欧州リーグと中東マネー

執筆者:星野 智幸2013年4月22日

 4月上旬に行なわれた欧州チャンピオンズリーグ準々決勝、バルセロナ対パリ・サンジェルマン(以下パリSG)の試合。内容的には、世界最強の1つであるバルセロナに対し、パリSGは一歩も引かず、ホーム、アウェイとも引き分けた。惜しくもアウェイゴール数の差で敗退したが、強豪復活を世界中に印象づける好ゲームだった。

 

カタール、ドバイ、アブダビ……

 競り合うバルセロナのメッシ(右)とパリ・サンジェルマンのベッカム (C)AFP=時事
競り合うバルセロナのメッシ(右)とパリ・サンジェルマンのベッカム (C)AFP=時事

 このコラムで注目したいのは、両チームのユニフォームの胸のスポンサーである。バルセロナの胸には「カタール財団」、パリSGには「Fly Emirates」。ご承知のとおり、カタール財団はカタール王室の運営する巨大なNPO(非営利団体)であり、エミレーツはドバイの航空会社だ。いずれも、中東マネーがメインスポンサーを務めているのである。ちなみに、バルセロナがパリSGの前にベスト8を賭けて戦ったイタリアの名門ACミランの胸にも、「Fly Emirates」の文字があった。

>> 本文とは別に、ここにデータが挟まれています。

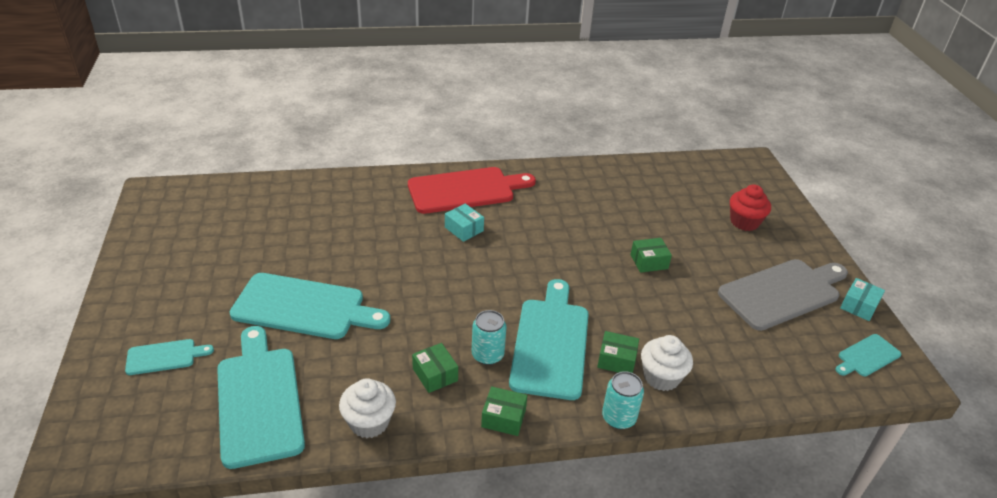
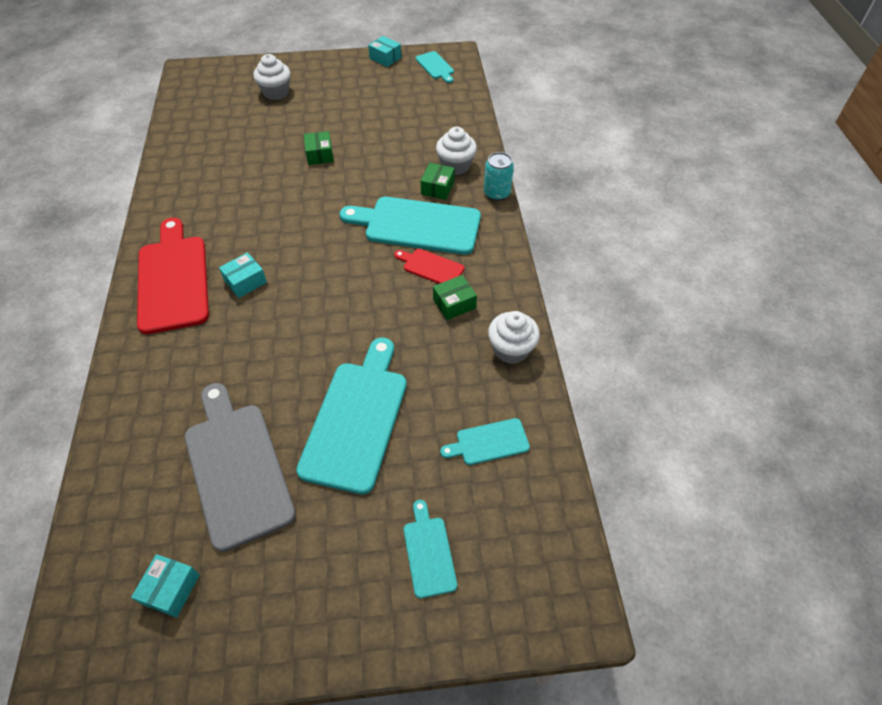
camera: 85 degrees left, 15 degrees up
turquoise cutting board [217,326,305,469] -> turquoise cutting board [440,418,530,465], size x0.49
turquoise can [472,310,506,365] -> red cutting board [394,249,464,284]
green box [481,386,527,436] -> none
grey cutting board [718,259,848,331] -> grey cutting board moved to [185,383,296,552]
red cupcake [730,185,771,231] -> white cupcake [253,54,290,100]
none -> turquoise box [131,554,200,618]

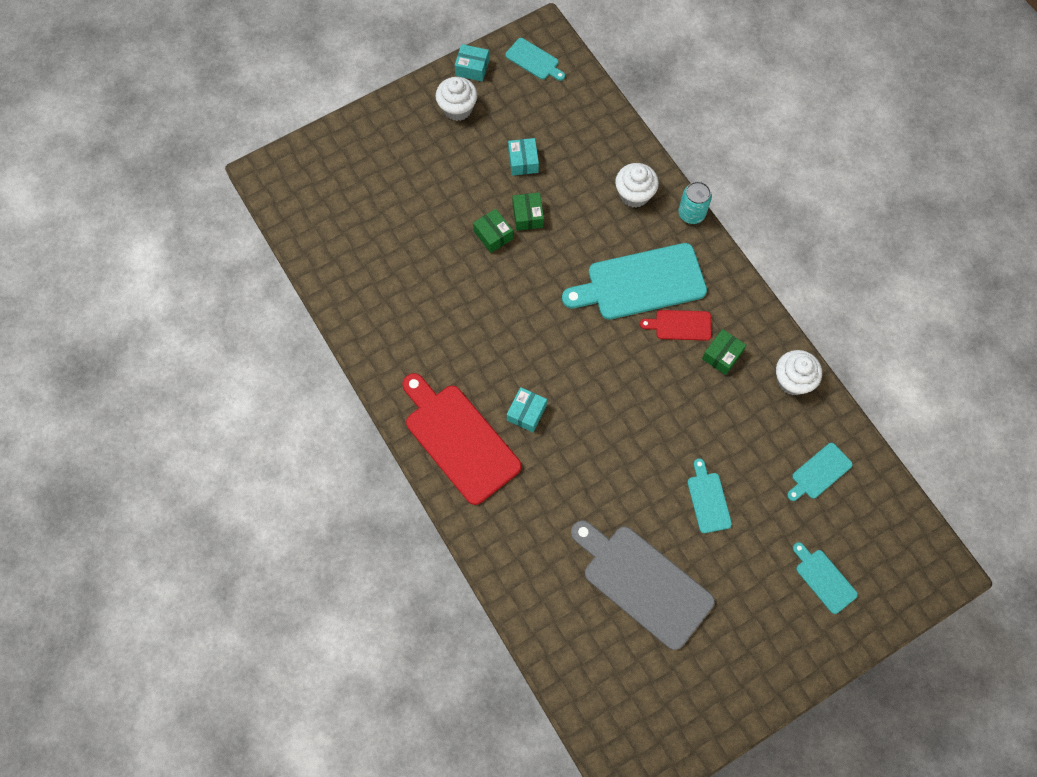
camera: 25 degrees left, 15 degrees up
turquoise box [131,554,200,618] -> turquoise box moved to [508,138,539,176]
white cupcake [253,54,290,100] -> white cupcake moved to [436,77,477,121]
turquoise cutting board [296,338,407,495] -> turquoise cutting board [687,459,732,533], size x0.49
green box [421,163,455,200] -> green box moved to [513,192,544,231]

 それだけではない。パリSGのオーナーの座には、2年前にカタールの投資会社が就いた。そのオイルマネーで、ACミランからイブラヒモビッチやチアゴ・シウバら主力選手をごっそり引き抜き、他にも有望な選手を次々と購入、また、フロントの幹部と監督にはACミランで一時代を築いた大物を就任させた。まるで、イタリアの経済危機で傾きつつあるミランを、カネの力でパリに移したような出来事だった。